We’ve had a head start for quite a while and some of our coolest AI stuff has been launched in the last couple years.
Glenn Sanford, the founder and CEO of eXp, believes the ability to train the newest iteration of ChatGPT means any firm could incorporate it into its own AI-enabled chatbot. After all, why reinvent the wheel if you can afford to buy one?
It’s hard to know just yet if it will be a revolutionary or evolutionary member of the brokerage tech stack, but on the surface, it looks like it will make a great companion for inside sales teams. Its ability to quickly answer nuanced questions or proactively ask its own questions will improve consumer experience and lead conversion.
As more tech startups compete for funding and real estate companies feel the pressure to incorporate new, cutting-edge technologies, the engineering talent gap will be an ever-present hurdle to overcome. Plunk’s Lent acknowledges this when referring to AI and machine learning talent with backgrounds in real estate as “pink unicorns.”
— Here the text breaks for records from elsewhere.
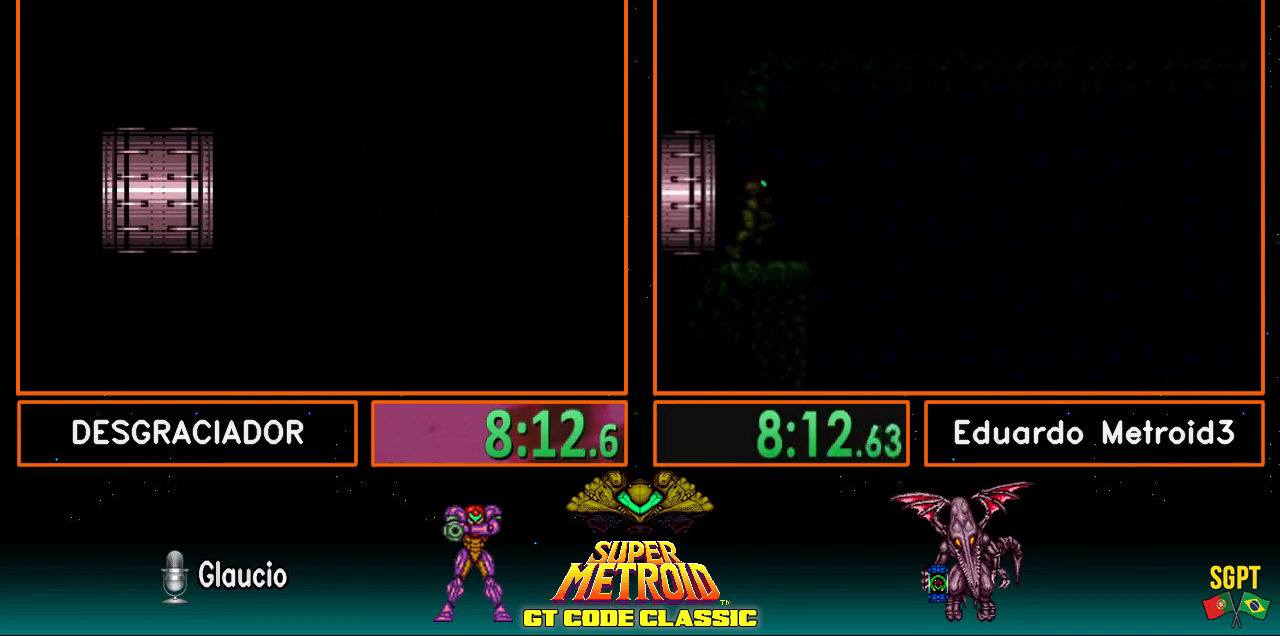
{"buttons": ["A", "DPAD_RIGHT"], "events": [[17, "DPAD_RIGHT", "down"]]}
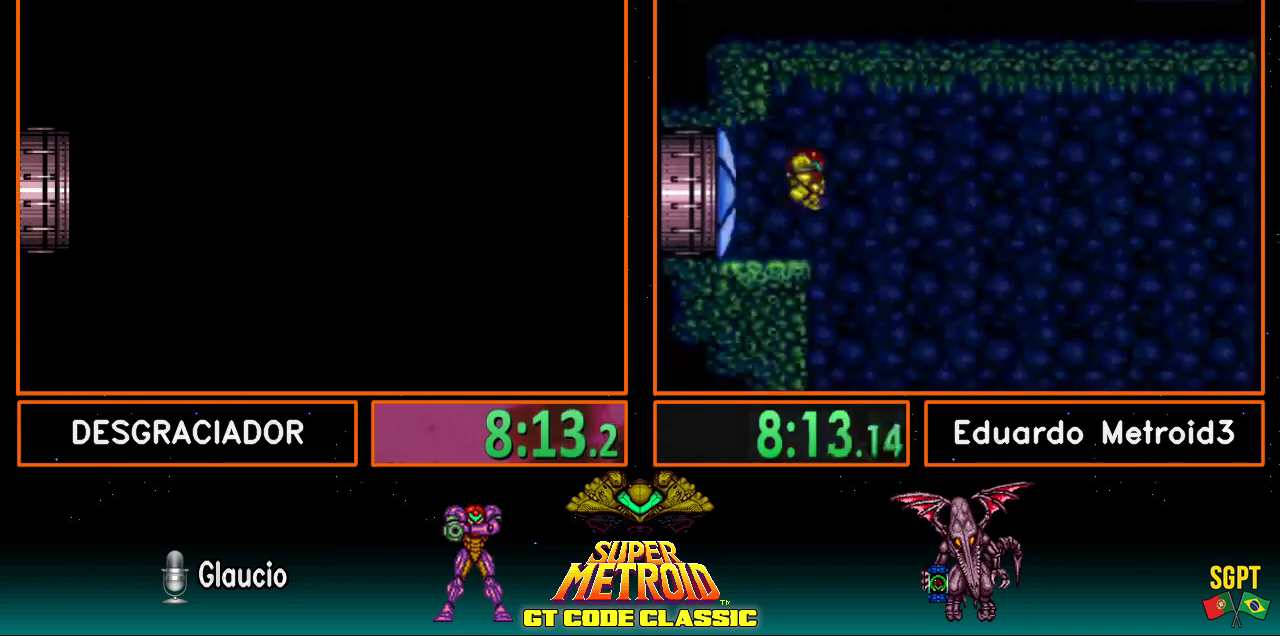
{"buttons": ["A", "DPAD_RIGHT"], "events": []}
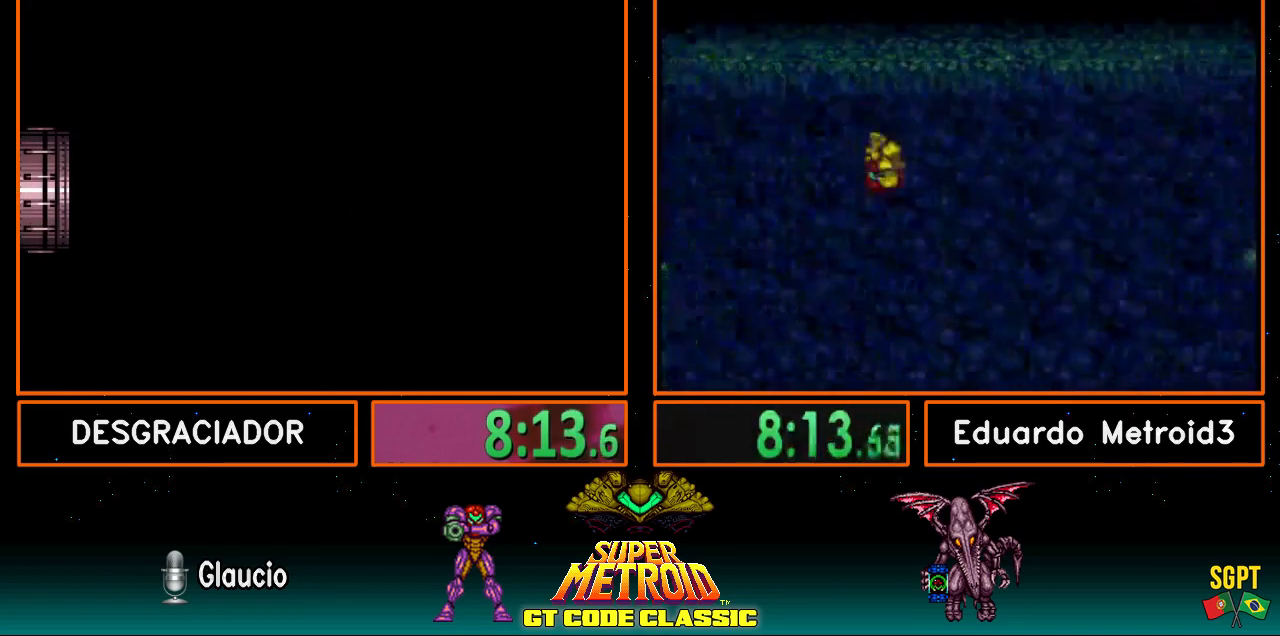
{"buttons": ["A", "DPAD_RIGHT"], "events": []}
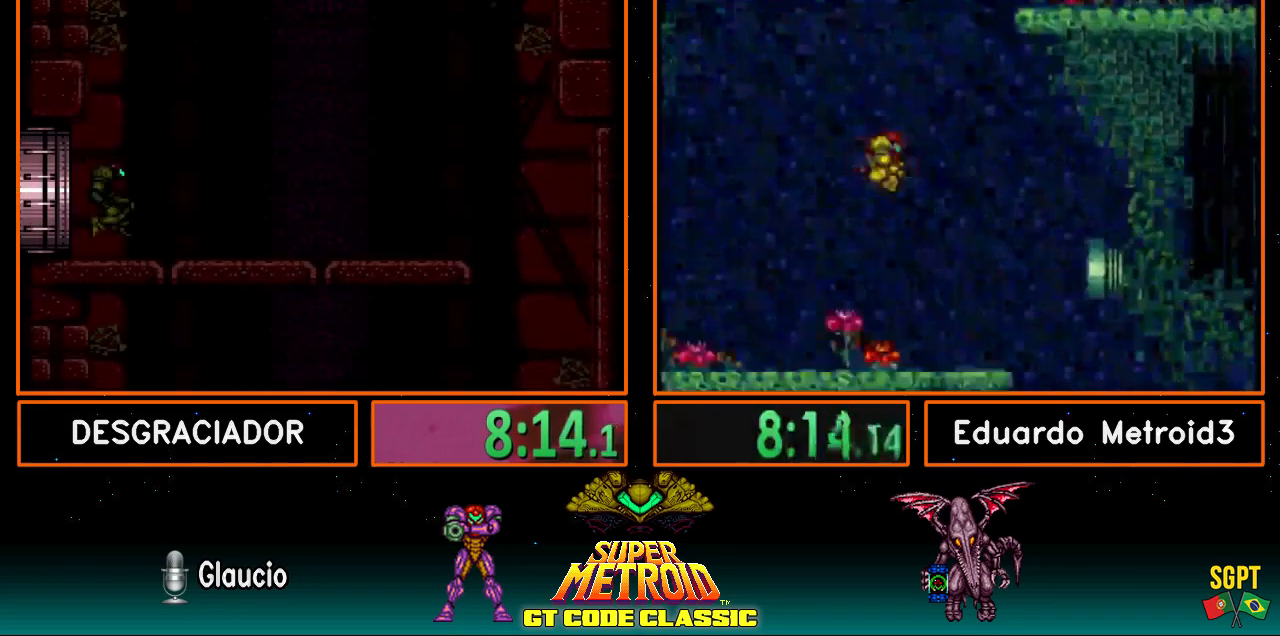
{"buttons": ["A", "DPAD_RIGHT"], "events": []}
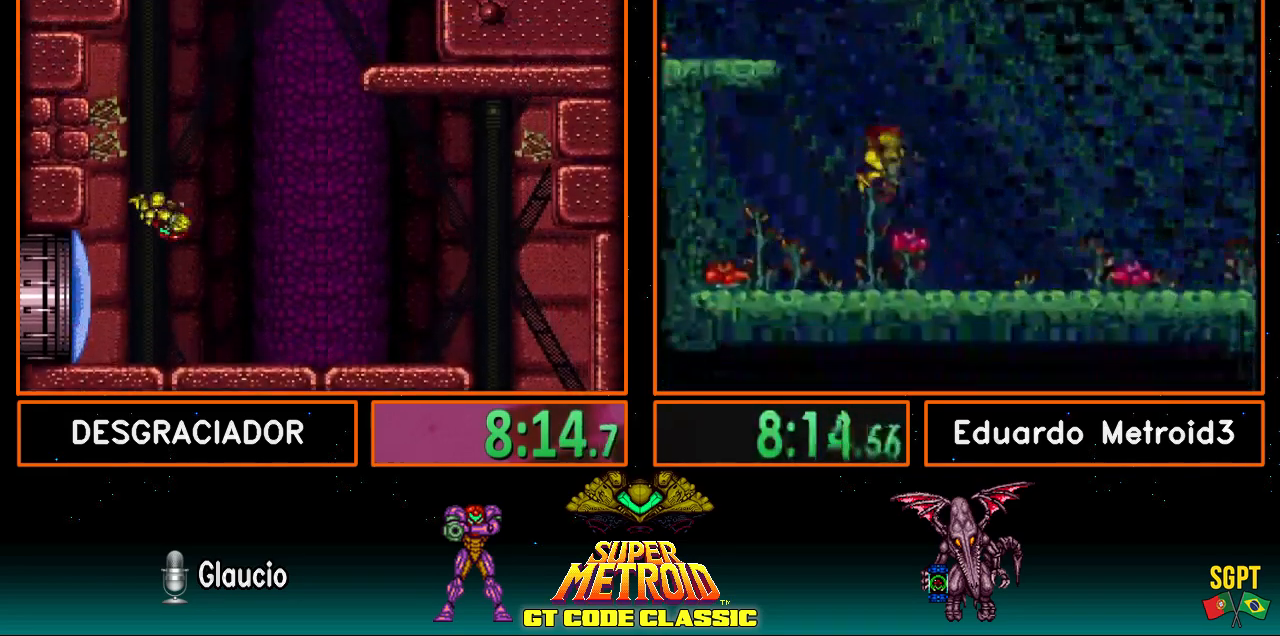
{"buttons": ["A"], "events": [[483, "DPAD_RIGHT", "up"]]}
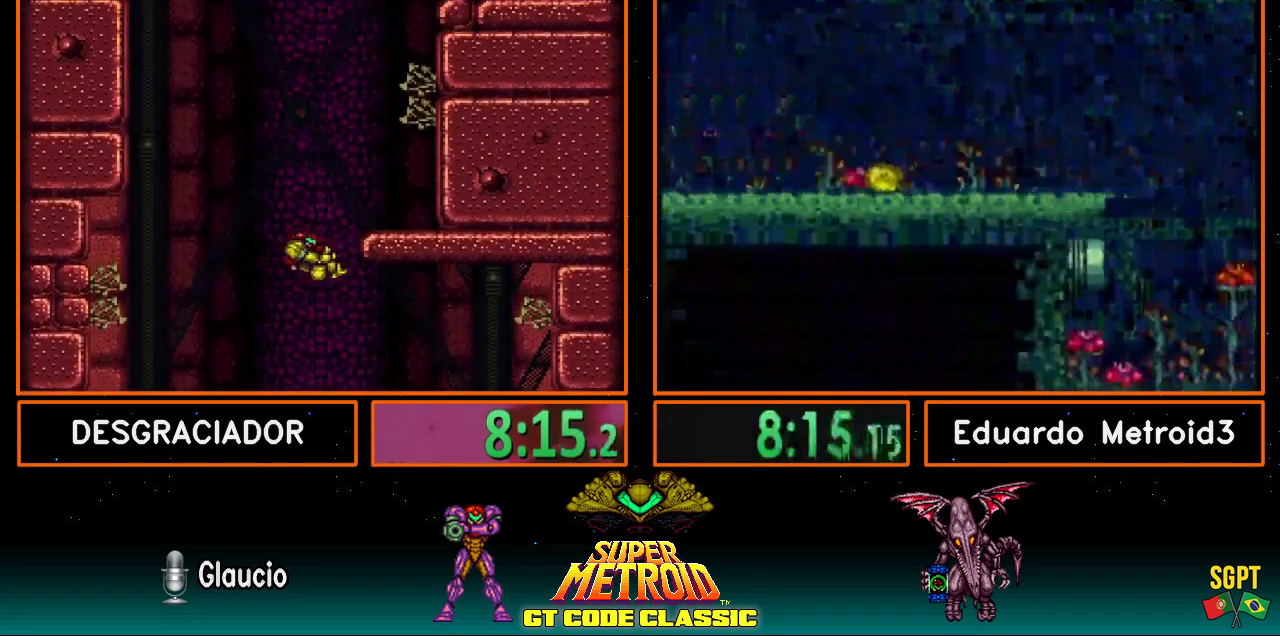
{"buttons": ["A", "DPAD_RIGHT"], "events": [[67, "A", "up"], [83, "DPAD_LEFT", "down"], [100, "A", "down"], [150, "DPAD_LEFT", "up"], [233, "DPAD_RIGHT", "down"]]}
The bigger issue, though, is whether Plunk, as well as other AI tools, will deliver on their promises. And if they don’t, who will?
The final frontier that we’re trying to cross is whether people are actually making meaningful investment-based decisions and moving millions of dollars due to this technology. Right now, it’s all about figuring out what is smoke and mirrors or vaporware, versus what is an actual product.
Top takeaways for real estate agents
If you haven’t tried the Plunk app yet, take some time to get acquainted.
You can use your own property or someone else’s as your first test subject to see what this app can do for you and your clients. Use Plunk as part of your toolbox to educate your clients on their best options in the current market.
It might just open your eyes to a cost-effective home value-boosting idea you haven’t thought of.